Amazon is the latest company to set its sights on the live audio market, following in the footsteps of last year's breakout startup Clubhouse. The new product is a multi-platform app known right now as "Project Mic," according to a new report from The Verge.
The goal, it seems, is to combine various audio and music components from across Amazon's vast ecosystem — including Audible, the Alexa assistant, its Amazon Music platform and Twitch — into a unified service that can distribute live online radio shows. According to documents The Verge has reviewed, Amazon envisions the product as a very radio-centric take on live audio, with licensed music and in-car integrations for listening while you're driving.
That would set it apart from Clubhouse and the many Clubhouse clones, like Twitter Spaces, that have popped up in the last year and a half. Many of those apps model themselves more like a cross between a podcast and a live stream with social media layers on top.
Amazon's approach looks like a more traditional take on radio with a heavy music focus. That puts it more in competition with Spotify, which has been investing heavily in the podcast space of late and modeling many of its shows and in-app features to be more radio-like. Spotify even has a in-car gadget, aptly called Car Thing, designed to replace your radio.
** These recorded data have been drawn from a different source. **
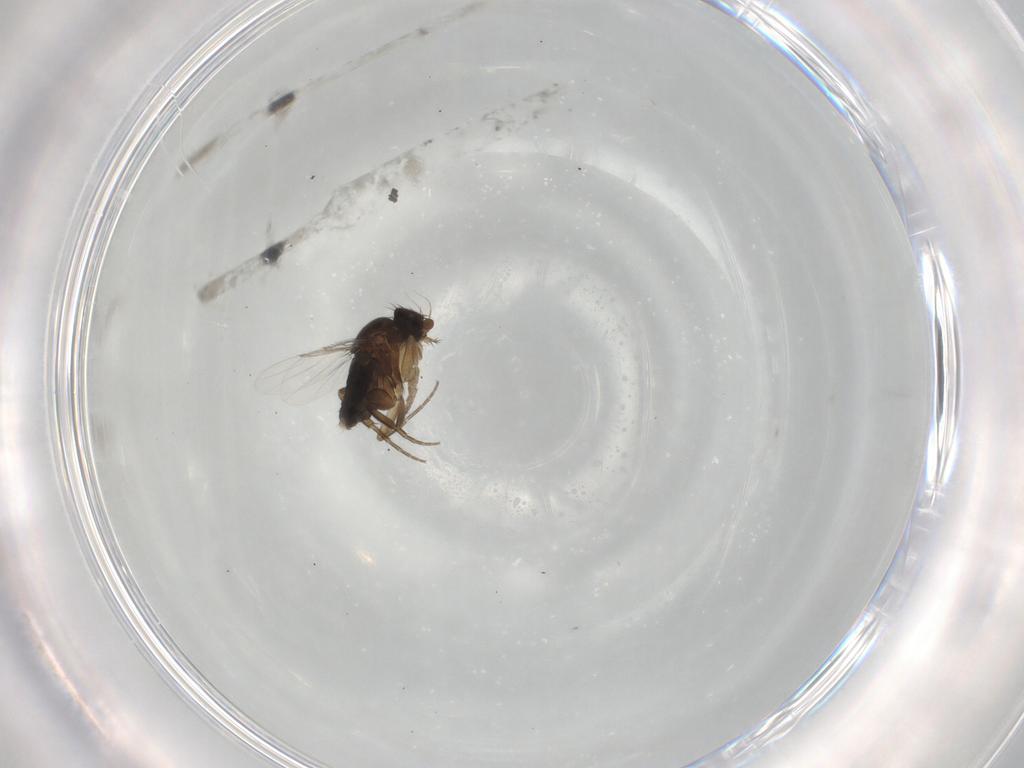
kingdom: Animalia
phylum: Arthropoda
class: Insecta
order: Diptera
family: Phoridae
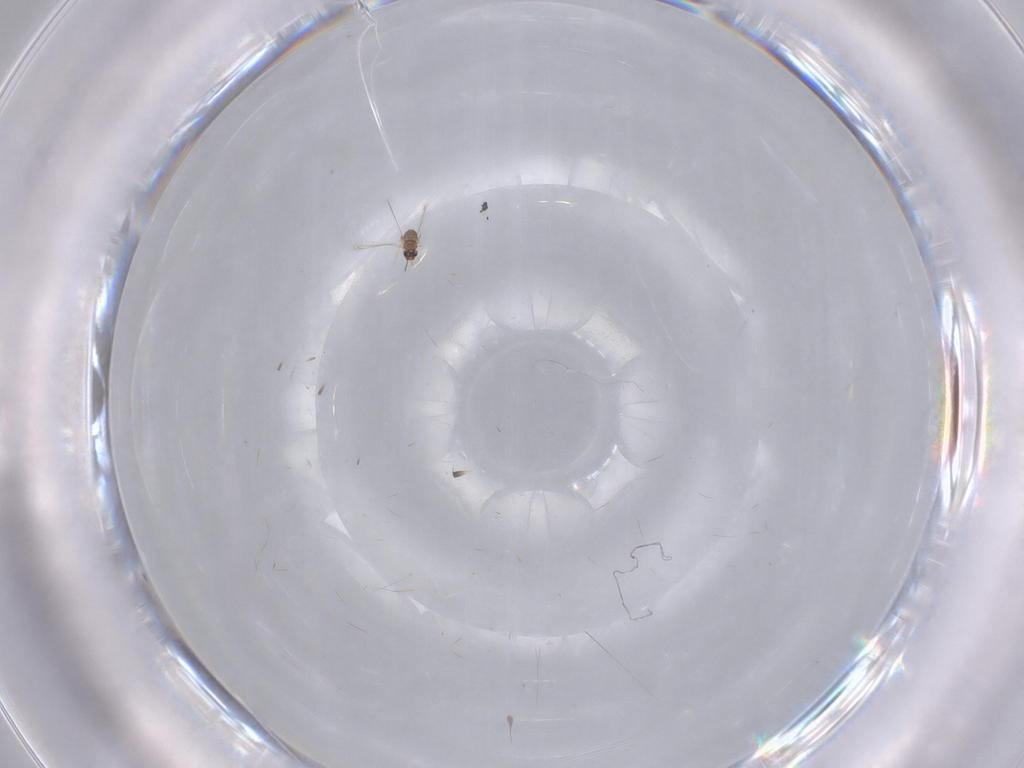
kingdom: Animalia
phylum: Arthropoda
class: Insecta
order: Hymenoptera
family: Mymaridae
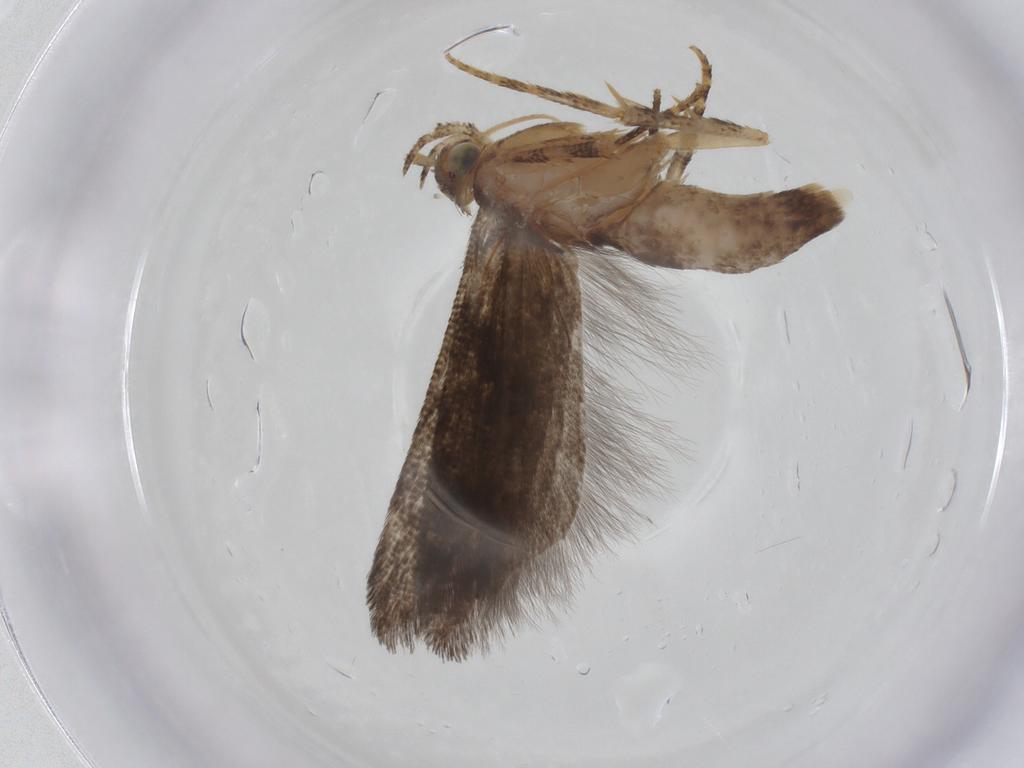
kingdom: Animalia
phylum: Arthropoda
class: Insecta
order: Lepidoptera
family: Gelechiidae
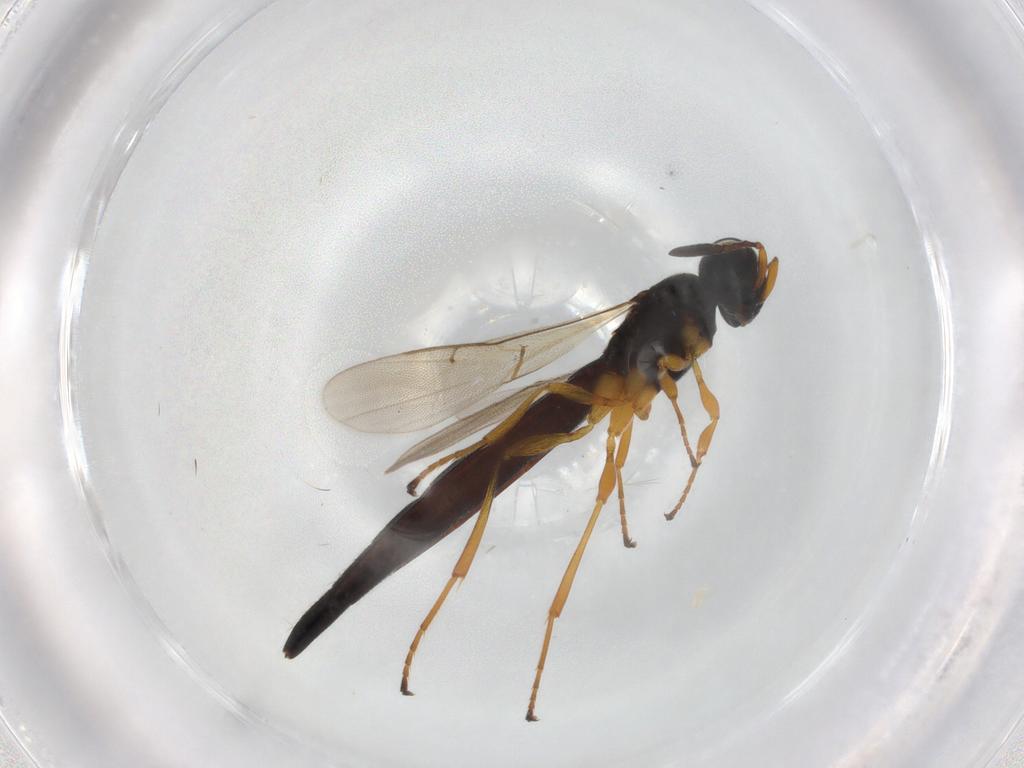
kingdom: Animalia
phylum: Arthropoda
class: Insecta
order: Hymenoptera
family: Scelionidae
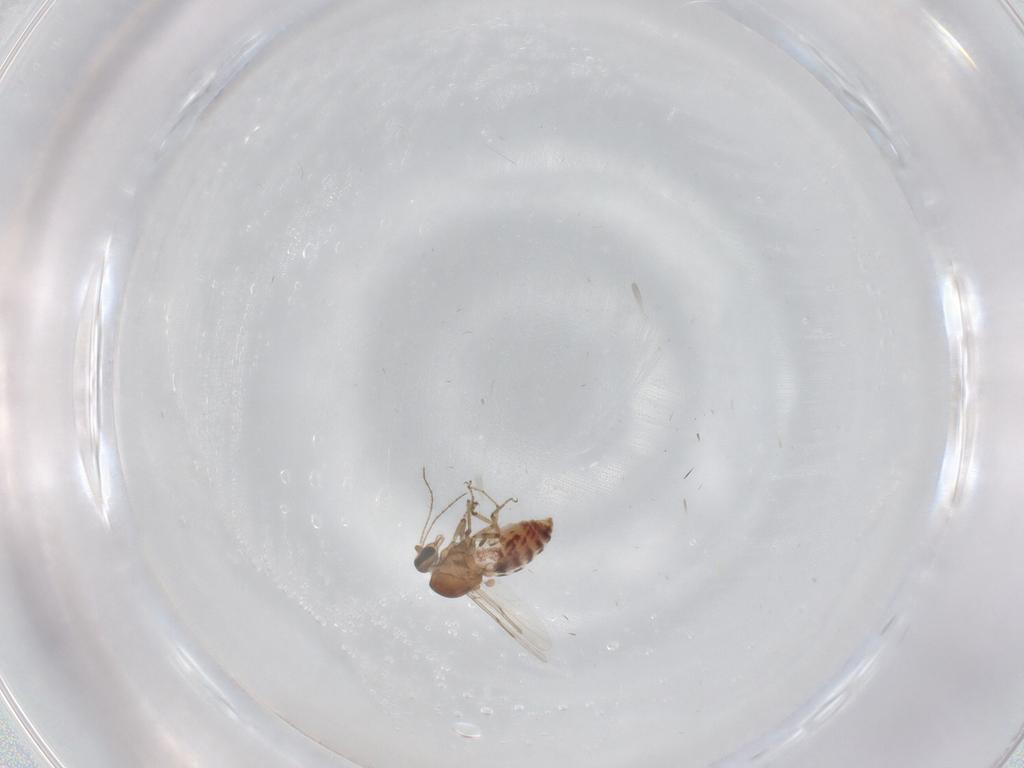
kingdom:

It's not clear why Amazon would invest in the live audio market now; the central narrative around Clubhouse these past few months is that its popularity has waned significantly now that people are spending less time in their homes. But live audio, and radio in particular, is obviously a lucrative and resilient market and it's not going anywhere any time soon. So perhaps Amazon thinks it can come up with the right recipe to bring it back in style in a way maybe Clubhouse can't.